In the entries below, count the lines holding "issue". Reply with the number only.

==== INPUT FOR THIS TASK ====

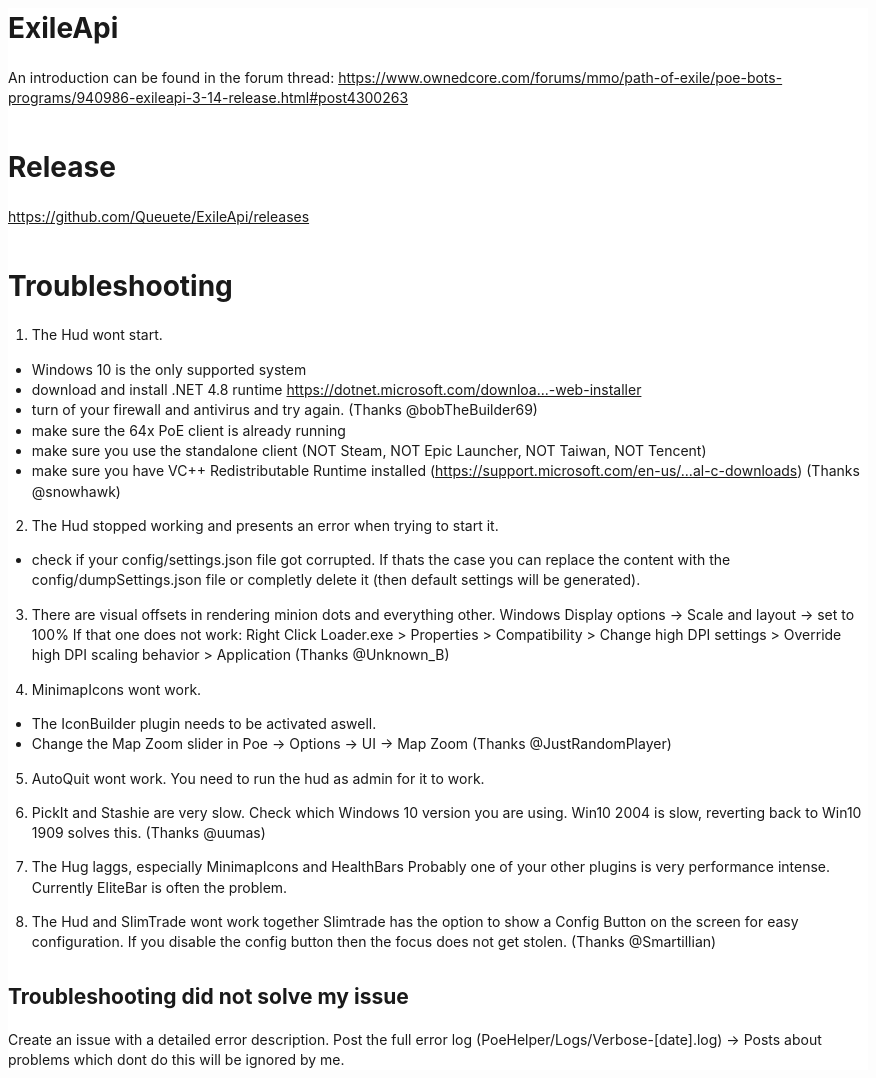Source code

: # ExileApi
An introduction can be found in the forum thread:
https://www.ownedcore.com/forums/mmo/path-of-exile/poe-bots-programs/940986-exileapi-3-14-release.html#post4300263

# Release
https://github.com/Queuete/ExileApi/releases

# Troubleshooting
1. The Hud wont start.
- Windows 10 is the only supported system
- download and install .NET 4.8 runtime https://dotnet.microsoft.com/downloa...-web-installer
- turn of your firewall and antivirus and try again. (Thanks @bobTheBuilder69)
- make sure the 64x PoE client is already running
- make sure you use the standalone client (NOT Steam, NOT Epic Launcher, NOT Taiwan, NOT Tencent)
- make sure you have VC++ Redistributable Runtime installed (https://support.microsoft.com/en-us/...al-c-downloads) (Thanks @snowhawk)

2. The Hud stopped working and presents an error when trying to start it.
- check if your config/settings.json file got corrupted. If thats the case you can replace the content with the config/dumpSettings.json file or completly delete it (then default settings will be generated).

3. There are visual offsets in rendering minion dots and everything other.
Windows Display options -> Scale and layout -> set to 100%
If that one does not work: Right Click Loader.exe > Properties > Compatibility > Change high DPI settings > Override high DPI scaling behavior > Application
(Thanks @Unknown_B)

4. MinimapIcons wont work.
- The IconBuilder plugin needs to be activated aswell.
- Change the Map Zoom slider in Poe -> Options -> UI -> Map Zoom (Thanks @JustRandomPlayer)

5. AutoQuit wont work.
You need to run the hud as admin for it to work.

6. PickIt and Stashie are very slow.
Check which Windows 10 version you are using. Win10 2004 is slow, reverting back to Win10 1909 solves this. (Thanks @uumas)

7. The Hug laggs, especially MinimapIcons and HealthBars
Probably one of your other plugins is very performance intense. Currently EliteBar is often the problem.

8. The Hud and SlimTrade wont work together
Slimtrade has the option to show a Config Button on the screen for easy configuration. If you disable the config button then the focus does not get stolen. (Thanks @Smartillian)

## Troubleshooting did not solve my issue
Create an issue with a detailed error description. Post the full error log (PoeHelper/Logs/Verbose-[date].log)
-> Posts about problems which dont do this will be ignored by me.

====

* [SOLUTION TO THIS PROBLEM]:
2